CONSEGNA
Ricopia parola per parola tutte le righe riportate qui sotto. Nella risposta ometti le immagini.

━━━━━ MATERIALE DELL'ESERCIZIO ━━━━━

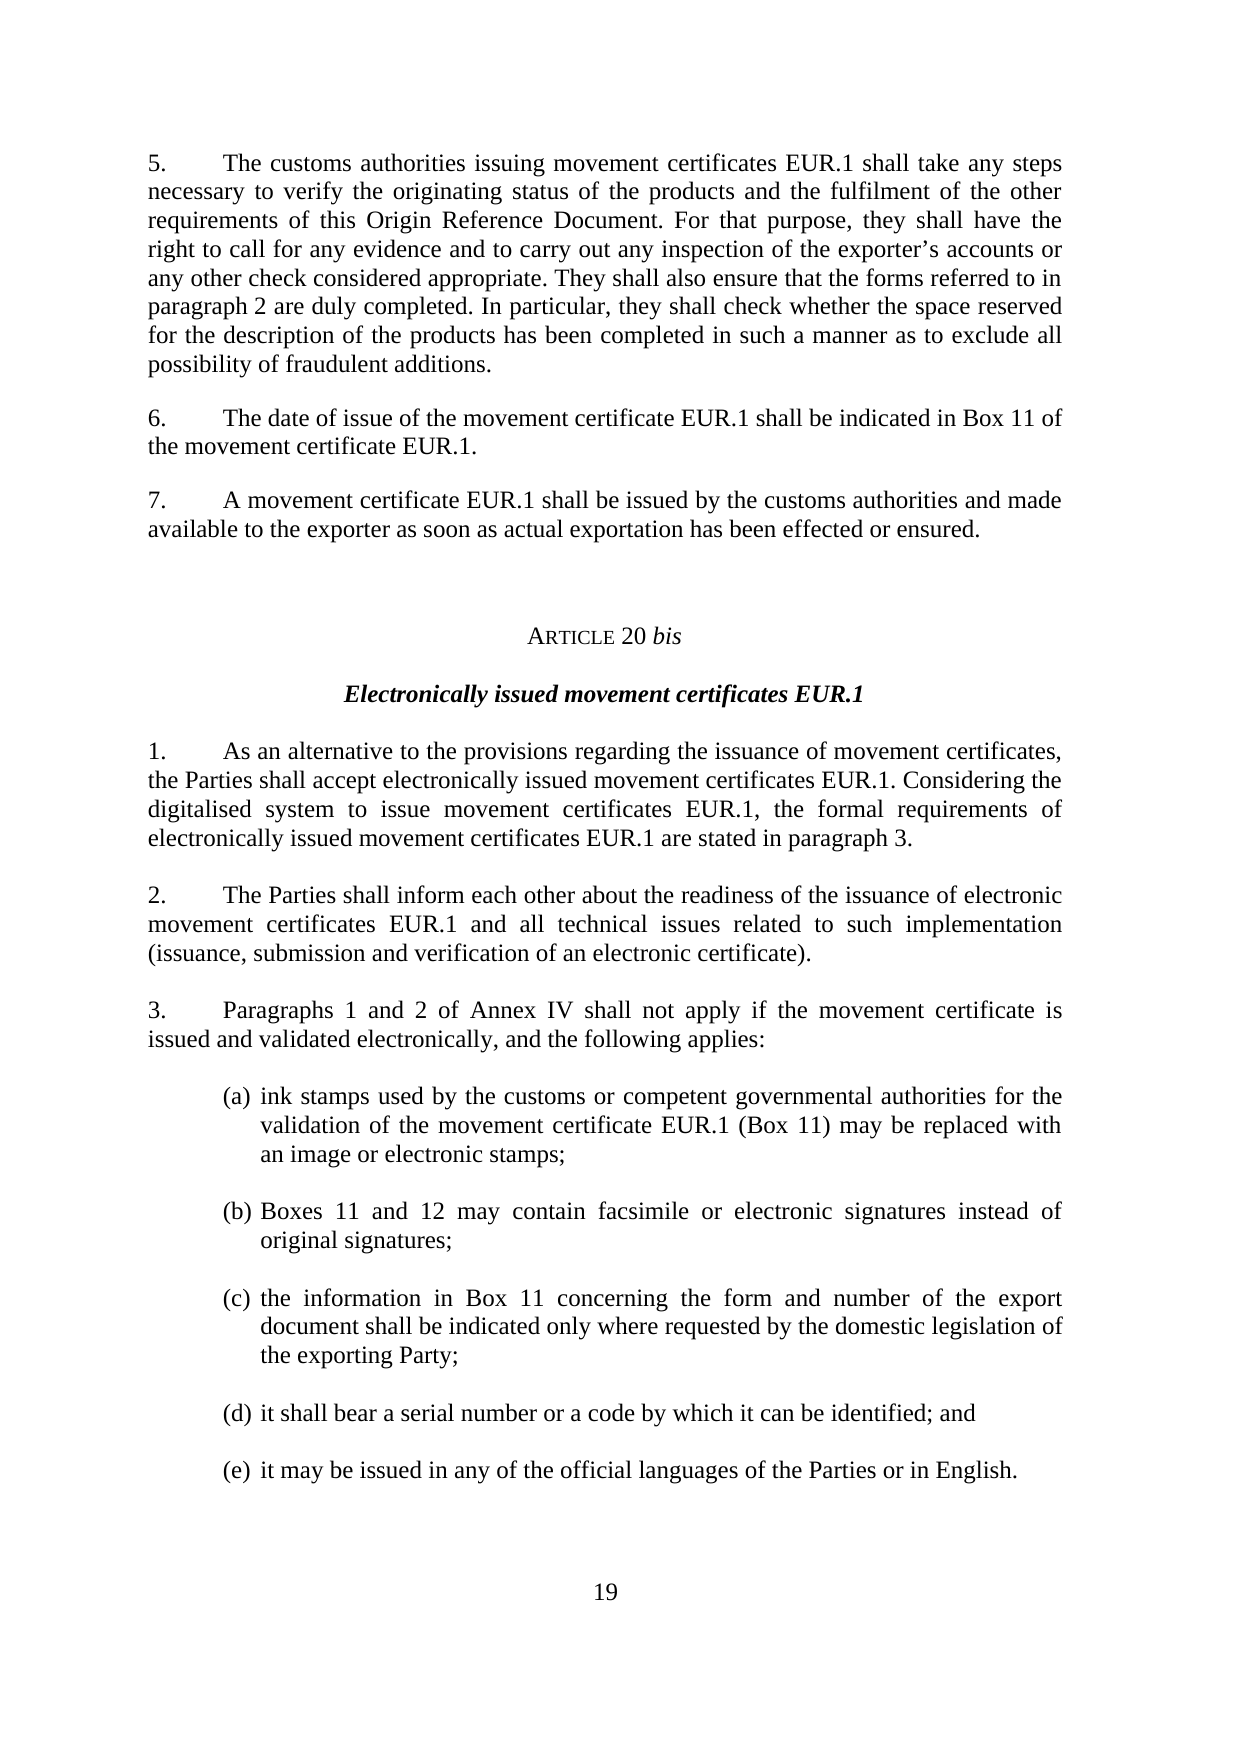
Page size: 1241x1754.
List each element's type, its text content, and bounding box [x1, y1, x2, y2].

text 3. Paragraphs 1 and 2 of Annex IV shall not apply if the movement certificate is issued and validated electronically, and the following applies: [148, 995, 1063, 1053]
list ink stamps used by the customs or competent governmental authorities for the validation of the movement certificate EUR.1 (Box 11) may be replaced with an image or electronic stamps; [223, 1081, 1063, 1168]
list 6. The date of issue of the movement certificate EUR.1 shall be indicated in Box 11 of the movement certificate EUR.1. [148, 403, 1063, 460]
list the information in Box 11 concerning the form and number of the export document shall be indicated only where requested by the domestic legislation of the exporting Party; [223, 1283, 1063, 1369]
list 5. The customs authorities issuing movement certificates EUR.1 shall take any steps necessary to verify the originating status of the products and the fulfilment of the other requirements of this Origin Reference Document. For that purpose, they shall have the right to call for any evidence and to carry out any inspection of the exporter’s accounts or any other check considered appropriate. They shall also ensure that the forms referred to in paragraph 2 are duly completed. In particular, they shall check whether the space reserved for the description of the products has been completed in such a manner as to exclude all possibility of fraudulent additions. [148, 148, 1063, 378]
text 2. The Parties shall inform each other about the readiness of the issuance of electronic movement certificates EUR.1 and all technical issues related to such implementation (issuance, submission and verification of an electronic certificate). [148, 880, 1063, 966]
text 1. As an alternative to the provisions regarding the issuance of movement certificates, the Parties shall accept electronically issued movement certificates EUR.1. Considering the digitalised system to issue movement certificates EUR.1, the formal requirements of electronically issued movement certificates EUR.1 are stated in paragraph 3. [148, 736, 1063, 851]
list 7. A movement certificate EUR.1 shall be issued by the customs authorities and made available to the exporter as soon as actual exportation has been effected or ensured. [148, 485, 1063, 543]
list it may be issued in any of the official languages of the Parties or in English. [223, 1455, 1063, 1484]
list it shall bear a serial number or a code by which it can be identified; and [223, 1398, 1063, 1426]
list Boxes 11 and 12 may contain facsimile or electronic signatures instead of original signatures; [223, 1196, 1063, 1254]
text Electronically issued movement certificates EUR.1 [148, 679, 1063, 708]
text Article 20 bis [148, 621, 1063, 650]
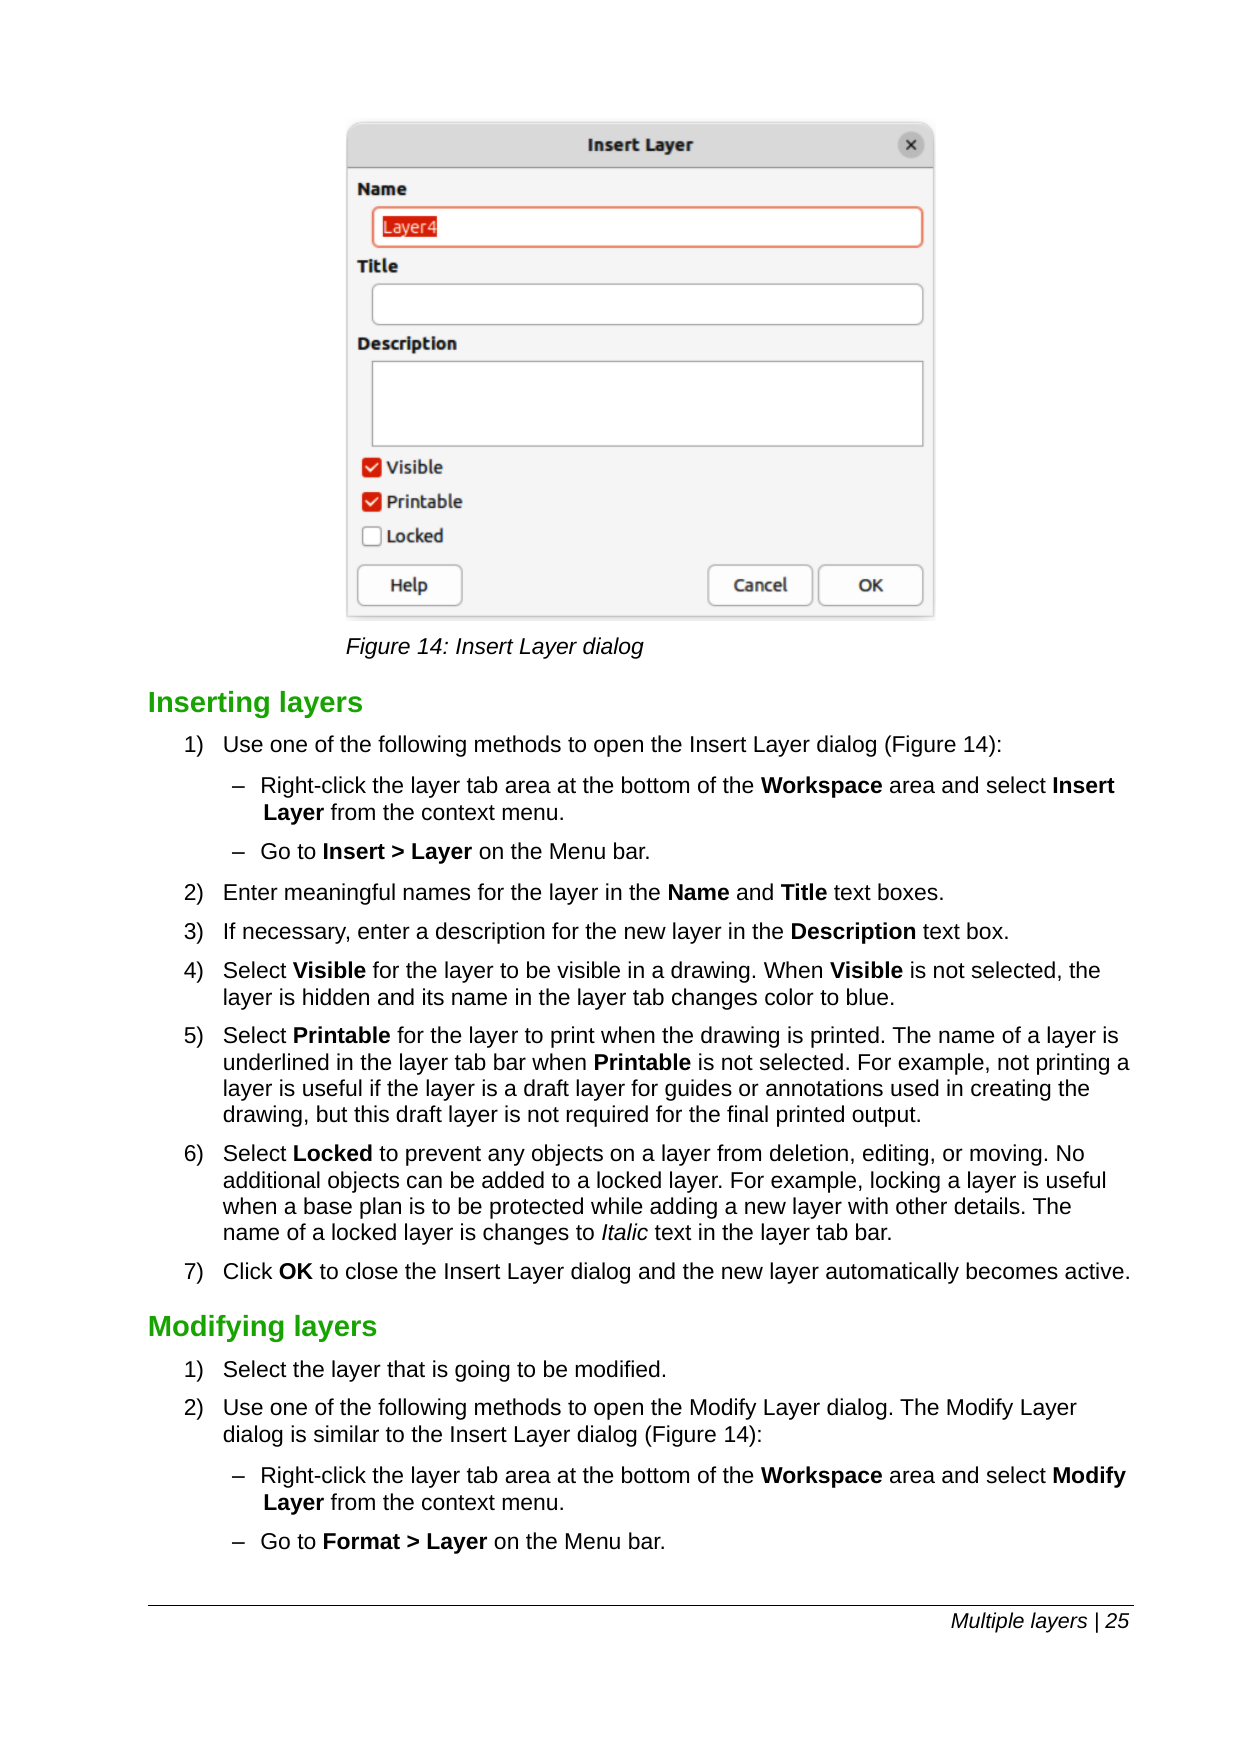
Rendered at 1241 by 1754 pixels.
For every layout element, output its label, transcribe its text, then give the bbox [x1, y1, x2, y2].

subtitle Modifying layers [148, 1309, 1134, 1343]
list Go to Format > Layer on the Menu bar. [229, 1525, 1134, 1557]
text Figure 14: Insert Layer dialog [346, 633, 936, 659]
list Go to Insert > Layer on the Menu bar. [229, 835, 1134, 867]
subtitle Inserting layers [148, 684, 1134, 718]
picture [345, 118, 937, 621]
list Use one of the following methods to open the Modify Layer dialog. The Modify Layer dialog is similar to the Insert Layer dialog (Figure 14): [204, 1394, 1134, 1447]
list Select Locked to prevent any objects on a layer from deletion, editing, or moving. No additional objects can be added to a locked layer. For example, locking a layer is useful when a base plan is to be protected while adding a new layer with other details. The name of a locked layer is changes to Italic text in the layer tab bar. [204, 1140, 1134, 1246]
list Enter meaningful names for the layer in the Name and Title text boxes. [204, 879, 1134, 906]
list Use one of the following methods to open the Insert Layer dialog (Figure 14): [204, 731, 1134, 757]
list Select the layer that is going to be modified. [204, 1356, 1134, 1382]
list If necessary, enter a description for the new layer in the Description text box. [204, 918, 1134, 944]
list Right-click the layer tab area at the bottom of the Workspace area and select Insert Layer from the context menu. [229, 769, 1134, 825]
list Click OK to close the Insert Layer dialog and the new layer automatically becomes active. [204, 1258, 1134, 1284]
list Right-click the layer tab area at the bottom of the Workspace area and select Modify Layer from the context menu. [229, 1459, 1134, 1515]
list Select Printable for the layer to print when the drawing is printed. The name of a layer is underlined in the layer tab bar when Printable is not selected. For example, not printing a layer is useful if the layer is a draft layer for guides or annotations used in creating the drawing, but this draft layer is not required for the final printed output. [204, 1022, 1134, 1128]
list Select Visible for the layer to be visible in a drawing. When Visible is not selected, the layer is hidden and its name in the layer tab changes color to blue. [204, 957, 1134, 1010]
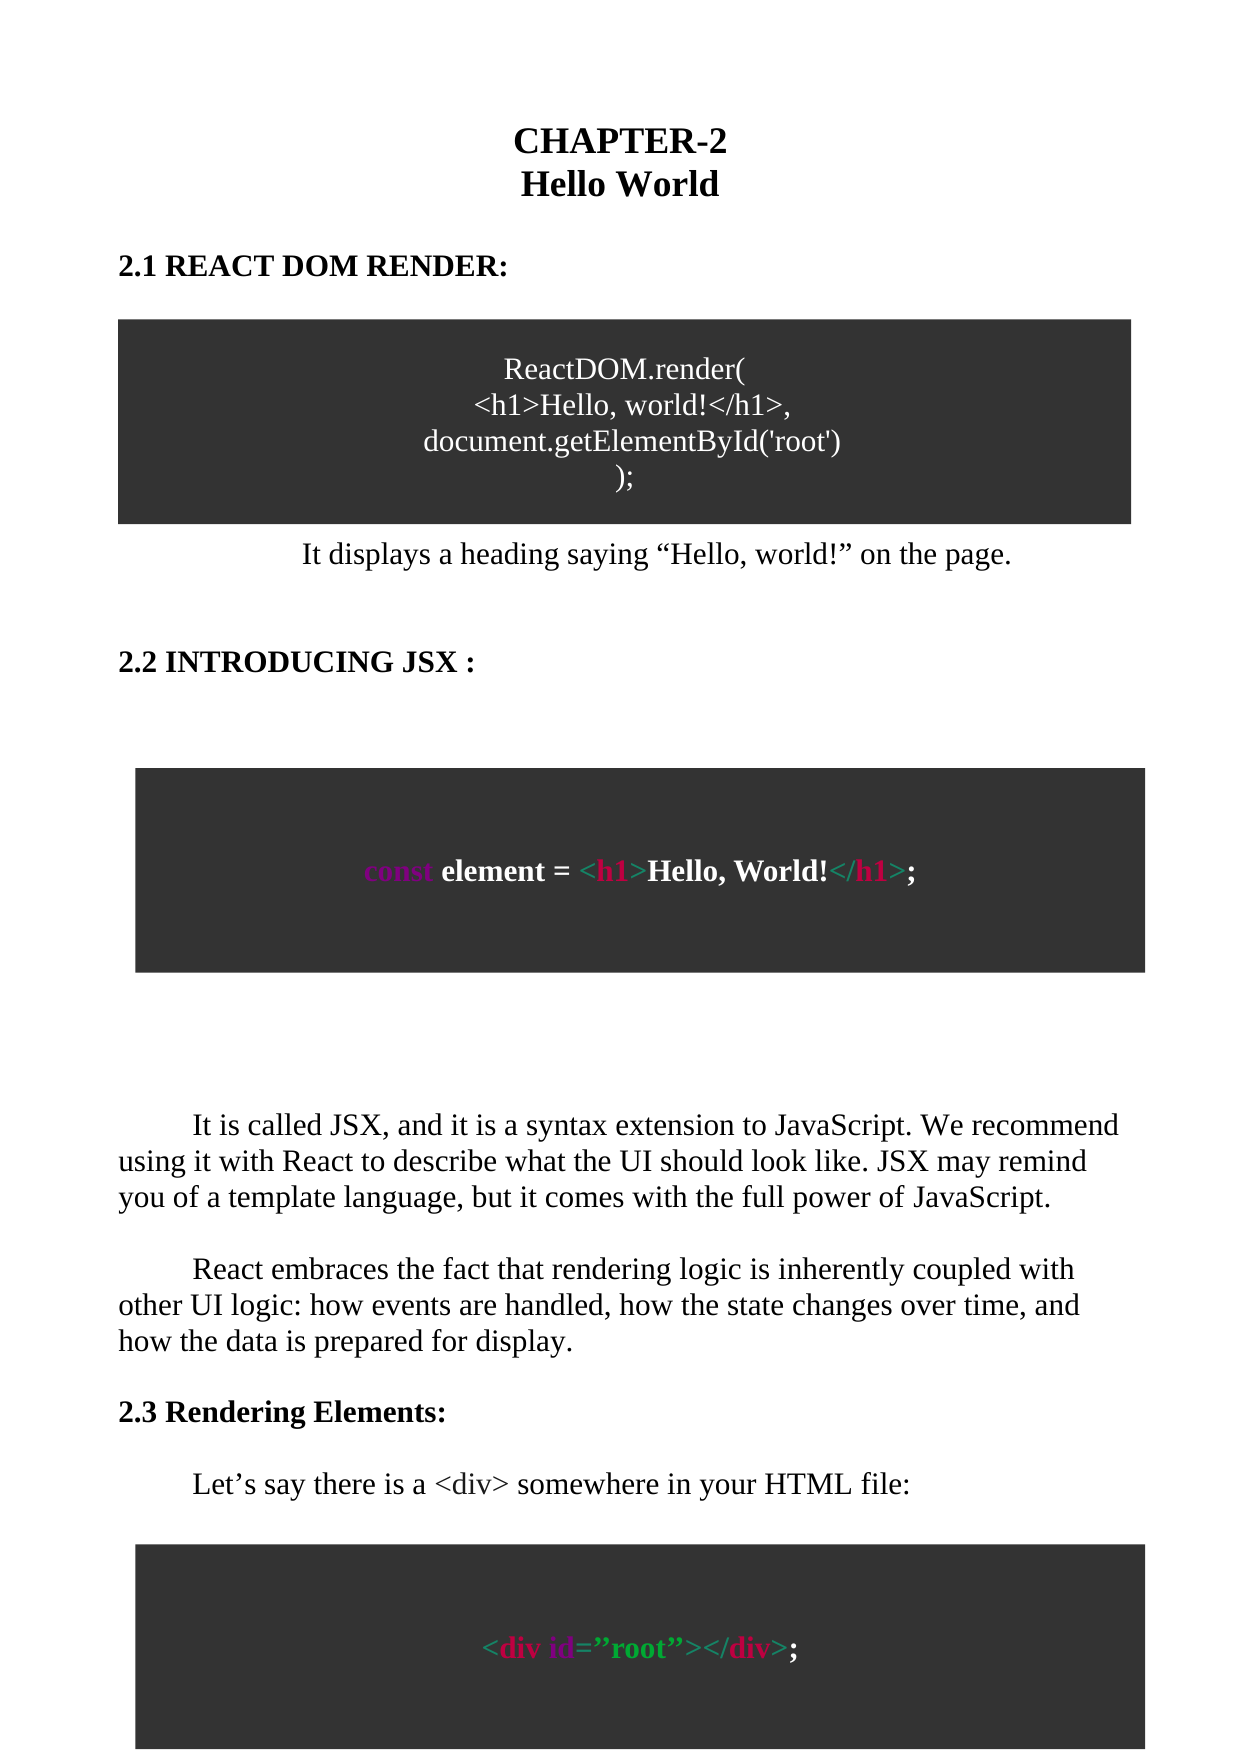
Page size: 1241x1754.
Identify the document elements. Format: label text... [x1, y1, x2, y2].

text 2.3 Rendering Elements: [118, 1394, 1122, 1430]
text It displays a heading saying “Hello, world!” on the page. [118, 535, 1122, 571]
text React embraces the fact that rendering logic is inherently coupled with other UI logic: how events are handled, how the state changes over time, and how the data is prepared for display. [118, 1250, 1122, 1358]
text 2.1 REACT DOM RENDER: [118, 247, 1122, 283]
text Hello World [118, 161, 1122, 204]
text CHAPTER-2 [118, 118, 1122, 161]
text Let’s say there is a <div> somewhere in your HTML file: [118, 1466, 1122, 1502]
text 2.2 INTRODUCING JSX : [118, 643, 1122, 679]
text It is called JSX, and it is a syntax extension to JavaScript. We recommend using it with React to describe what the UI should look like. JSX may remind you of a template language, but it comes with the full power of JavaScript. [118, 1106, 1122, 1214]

━━━━━

ESERCIZIO SVOLTO
Page size: 1241x1754.
List each element's type, its text content, and bounding box [x1, y1, x2, y2].

text 3. Paragraphs 1 and 2 of Annex IV shall not apply if the movement certificate is issued and validated electronically, and the following applies: [148, 995, 1063, 1053]
list ink stamps used by the customs or competent governmental authorities for the validation of the movement certificate EUR.1 (Box 11) may be replaced with an image or electronic stamps; [223, 1081, 1063, 1168]
list 6. The date of issue of the movement certificate EUR.1 shall be indicated in Box 11 of the movement certificate EUR.1. [148, 403, 1063, 460]
list the information in Box 11 concerning the form and number of the export document shall be indicated only where requested by the domestic legislation of the exporting Party; [223, 1283, 1063, 1369]
list 5. The customs authorities issuing movement certificates EUR.1 shall take any steps necessary to verify the originating status of the products and the fulfilment of the other requirements of this Origin Reference Document. For that purpose, they shall have the right to call for any evidence and to carry out any inspection of the exporter’s accounts or any other check considered appropriate. They shall also ensure that the forms referred to in paragraph 2 are duly completed. In particular, they shall check whether the space reserved for the description of the products has been completed in such a manner as to exclude all possibility of fraudulent additions. [148, 148, 1063, 378]
text 2. The Parties shall inform each other about the readiness of the issuance of electronic movement certificates EUR.1 and all technical issues related to such implementation (issuance, submission and verification of an electronic certificate). [148, 880, 1063, 966]
text 1. As an alternative to the provisions regarding the issuance of movement certificates, the Parties shall accept electronically issued movement certificates EUR.1. Considering the digitalised system to issue movement certificates EUR.1, the formal requirements of electronically issued movement certificates EUR.1 are stated in paragraph 3. [148, 736, 1063, 851]
list 7. A movement certificate EUR.1 shall be issued by the customs authorities and made available to the exporter as soon as actual exportation has been effected or ensured. [148, 485, 1063, 543]
list it may be issued in any of the official languages of the Parties or in English. [223, 1455, 1063, 1484]
list it shall bear a serial number or a code by which it can be identified; and [223, 1398, 1063, 1426]
list Boxes 11 and 12 may contain facsimile or electronic signatures instead of original signatures; [223, 1196, 1063, 1254]
text Electronically issued movement certificates EUR.1 [148, 679, 1063, 708]
text Article 20 bis [148, 621, 1063, 650]
Rendered at 1241 by 1754 pixels.
For every layout element, output its label, transcribe its text, then give the bbox [x1, y1, x2, y2].

subtitle Modifying layers [148, 1309, 1134, 1343]
list Go to Format > Layer on the Menu bar. [229, 1525, 1134, 1557]
text Figure 14: Insert Layer dialog [346, 633, 936, 659]
list Go to Insert > Layer on the Menu bar. [229, 835, 1134, 867]
subtitle Inserting layers [148, 684, 1134, 718]
picture [345, 118, 937, 621]
list Use one of the following methods to open the Modify Layer dialog. The Modify Layer dialog is similar to the Insert Layer dialog (Figure 14): [204, 1394, 1134, 1447]
list Select Locked to prevent any objects on a layer from deletion, editing, or moving. No additional objects can be added to a locked layer. For example, locking a layer is useful when a base plan is to be protected while adding a new layer with other details. The name of a locked layer is changes to Italic text in the layer tab bar. [204, 1140, 1134, 1246]
list Enter meaningful names for the layer in the Name and Title text boxes. [204, 879, 1134, 906]
list Use one of the following methods to open the Insert Layer dialog (Figure 14): [204, 731, 1134, 757]
list Select the layer that is going to be modified. [204, 1356, 1134, 1382]
list If necessary, enter a description for the new layer in the Description text box. [204, 918, 1134, 944]
list Right-click the layer tab area at the bottom of the Workspace area and select Insert Layer from the context menu. [229, 769, 1134, 825]
list Click OK to close the Insert Layer dialog and the new layer automatically becomes active. [204, 1258, 1134, 1284]
list Right-click the layer tab area at the bottom of the Workspace area and select Modify Layer from the context menu. [229, 1459, 1134, 1515]
list Select Printable for the layer to print when the drawing is printed. The name of a layer is underlined in the layer tab bar when Printable is not selected. For example, not printing a layer is useful if the layer is a draft layer for guides or annotations used in creating the drawing, but this draft layer is not required for the final printed output. [204, 1022, 1134, 1128]
list Select Visible for the layer to be visible in a drawing. When Visible is not selected, the layer is hidden and its name in the layer tab changes color to blue. [204, 957, 1134, 1010]
Page size: 1241x1754.
Identify the document elements. Format: label text... [x1, y1, x2, y2].

text 2.3 Rendering Elements: [118, 1394, 1122, 1430]
text It displays a heading saying “Hello, world!” on the page. [118, 535, 1122, 571]
text React embraces the fact that rendering logic is inherently coupled with other UI logic: how events are handled, how the state changes over time, and how the data is prepared for display. [118, 1250, 1122, 1358]
text 2.1 REACT DOM RENDER: [118, 247, 1122, 283]
text Hello World [118, 161, 1122, 204]
text CHAPTER-2 [118, 118, 1122, 161]
text Let’s say there is a <div> somewhere in your HTML file: [118, 1466, 1122, 1502]
text 2.2 INTRODUCING JSX : [118, 643, 1122, 679]
text It is called JSX, and it is a syntax extension to JavaScript. We recommend using it with React to describe what the UI should look like. JSX may remind you of a template language, but it comes with the full power of JavaScript. [118, 1106, 1122, 1214]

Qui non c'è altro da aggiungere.